§ **Task statement**
Please find each line in the listing below that contains the string "washers" and copy those lines out. Case counts when matching.

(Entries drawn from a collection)
· · · · · · ·
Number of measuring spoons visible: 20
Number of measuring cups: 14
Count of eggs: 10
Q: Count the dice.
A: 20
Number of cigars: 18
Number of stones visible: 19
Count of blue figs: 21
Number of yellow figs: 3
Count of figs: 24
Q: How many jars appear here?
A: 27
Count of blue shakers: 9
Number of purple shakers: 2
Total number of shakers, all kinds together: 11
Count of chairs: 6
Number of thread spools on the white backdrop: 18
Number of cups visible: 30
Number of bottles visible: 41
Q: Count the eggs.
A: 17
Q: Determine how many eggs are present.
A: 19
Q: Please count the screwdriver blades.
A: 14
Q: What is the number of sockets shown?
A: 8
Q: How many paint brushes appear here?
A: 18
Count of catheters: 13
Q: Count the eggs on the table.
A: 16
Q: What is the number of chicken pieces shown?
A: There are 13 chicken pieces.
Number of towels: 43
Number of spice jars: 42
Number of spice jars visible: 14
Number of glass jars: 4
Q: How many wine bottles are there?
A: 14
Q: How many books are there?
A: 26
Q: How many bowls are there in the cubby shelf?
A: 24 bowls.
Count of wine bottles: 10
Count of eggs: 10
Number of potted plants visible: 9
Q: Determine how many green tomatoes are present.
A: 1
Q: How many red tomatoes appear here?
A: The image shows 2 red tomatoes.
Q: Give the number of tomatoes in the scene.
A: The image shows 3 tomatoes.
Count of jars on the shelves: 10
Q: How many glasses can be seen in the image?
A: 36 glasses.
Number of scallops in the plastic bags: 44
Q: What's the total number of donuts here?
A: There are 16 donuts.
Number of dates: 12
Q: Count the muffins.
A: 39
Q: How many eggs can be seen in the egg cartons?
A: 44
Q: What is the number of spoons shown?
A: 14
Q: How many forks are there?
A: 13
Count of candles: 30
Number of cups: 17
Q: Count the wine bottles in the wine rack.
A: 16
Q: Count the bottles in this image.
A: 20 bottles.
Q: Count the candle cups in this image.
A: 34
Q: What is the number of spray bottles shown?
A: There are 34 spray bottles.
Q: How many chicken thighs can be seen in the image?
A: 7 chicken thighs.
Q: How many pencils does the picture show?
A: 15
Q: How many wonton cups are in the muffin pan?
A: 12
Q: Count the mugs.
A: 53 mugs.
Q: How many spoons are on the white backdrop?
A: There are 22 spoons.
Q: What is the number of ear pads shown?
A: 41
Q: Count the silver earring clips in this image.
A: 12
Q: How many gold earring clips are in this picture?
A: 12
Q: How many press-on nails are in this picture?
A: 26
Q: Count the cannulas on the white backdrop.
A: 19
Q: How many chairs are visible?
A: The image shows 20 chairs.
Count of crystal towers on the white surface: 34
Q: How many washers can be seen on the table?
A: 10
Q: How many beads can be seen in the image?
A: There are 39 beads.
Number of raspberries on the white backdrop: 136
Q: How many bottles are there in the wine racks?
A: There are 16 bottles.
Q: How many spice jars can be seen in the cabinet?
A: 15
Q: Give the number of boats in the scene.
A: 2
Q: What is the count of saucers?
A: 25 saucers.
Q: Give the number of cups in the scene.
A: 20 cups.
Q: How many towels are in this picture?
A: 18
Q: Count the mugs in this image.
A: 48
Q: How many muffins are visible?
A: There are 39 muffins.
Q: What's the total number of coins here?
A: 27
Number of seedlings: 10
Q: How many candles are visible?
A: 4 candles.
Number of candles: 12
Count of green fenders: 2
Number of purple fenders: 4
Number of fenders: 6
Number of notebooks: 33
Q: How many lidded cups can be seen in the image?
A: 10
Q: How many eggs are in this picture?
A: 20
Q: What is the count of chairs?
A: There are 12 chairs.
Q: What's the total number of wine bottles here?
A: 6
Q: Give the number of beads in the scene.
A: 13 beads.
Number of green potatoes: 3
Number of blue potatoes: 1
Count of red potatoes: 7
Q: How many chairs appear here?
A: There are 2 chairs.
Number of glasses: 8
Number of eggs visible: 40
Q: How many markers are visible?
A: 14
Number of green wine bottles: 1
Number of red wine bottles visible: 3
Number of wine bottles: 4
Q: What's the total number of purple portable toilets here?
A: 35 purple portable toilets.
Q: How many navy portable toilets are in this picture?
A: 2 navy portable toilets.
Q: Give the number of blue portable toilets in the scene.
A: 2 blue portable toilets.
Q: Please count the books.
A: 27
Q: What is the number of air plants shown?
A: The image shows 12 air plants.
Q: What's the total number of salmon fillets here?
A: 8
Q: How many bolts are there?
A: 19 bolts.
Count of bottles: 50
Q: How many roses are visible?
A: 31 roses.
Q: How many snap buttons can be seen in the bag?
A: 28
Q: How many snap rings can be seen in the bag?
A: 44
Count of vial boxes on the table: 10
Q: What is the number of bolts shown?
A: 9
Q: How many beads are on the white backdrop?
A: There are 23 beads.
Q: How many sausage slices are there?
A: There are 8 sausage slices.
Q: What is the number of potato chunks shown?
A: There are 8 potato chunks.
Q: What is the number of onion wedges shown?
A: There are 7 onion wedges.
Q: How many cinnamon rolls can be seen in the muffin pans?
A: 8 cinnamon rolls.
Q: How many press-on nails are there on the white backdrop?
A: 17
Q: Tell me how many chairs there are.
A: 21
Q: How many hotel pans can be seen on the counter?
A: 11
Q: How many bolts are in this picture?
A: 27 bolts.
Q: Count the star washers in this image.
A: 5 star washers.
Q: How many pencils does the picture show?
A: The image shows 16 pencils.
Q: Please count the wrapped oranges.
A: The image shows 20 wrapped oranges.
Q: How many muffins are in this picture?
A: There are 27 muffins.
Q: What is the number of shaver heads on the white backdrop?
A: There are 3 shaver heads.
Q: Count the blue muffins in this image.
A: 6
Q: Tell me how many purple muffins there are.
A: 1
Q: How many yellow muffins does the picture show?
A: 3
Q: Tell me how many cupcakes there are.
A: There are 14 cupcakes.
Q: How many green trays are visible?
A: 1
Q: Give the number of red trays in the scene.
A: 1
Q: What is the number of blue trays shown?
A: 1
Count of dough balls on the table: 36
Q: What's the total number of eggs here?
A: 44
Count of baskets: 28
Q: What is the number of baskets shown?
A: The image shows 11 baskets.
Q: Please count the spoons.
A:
· · · · · · ·
§ **Output for this task**
Q: How many washers can be seen on the table?
Q: Count the star washers in this image.
A: 5 star washers.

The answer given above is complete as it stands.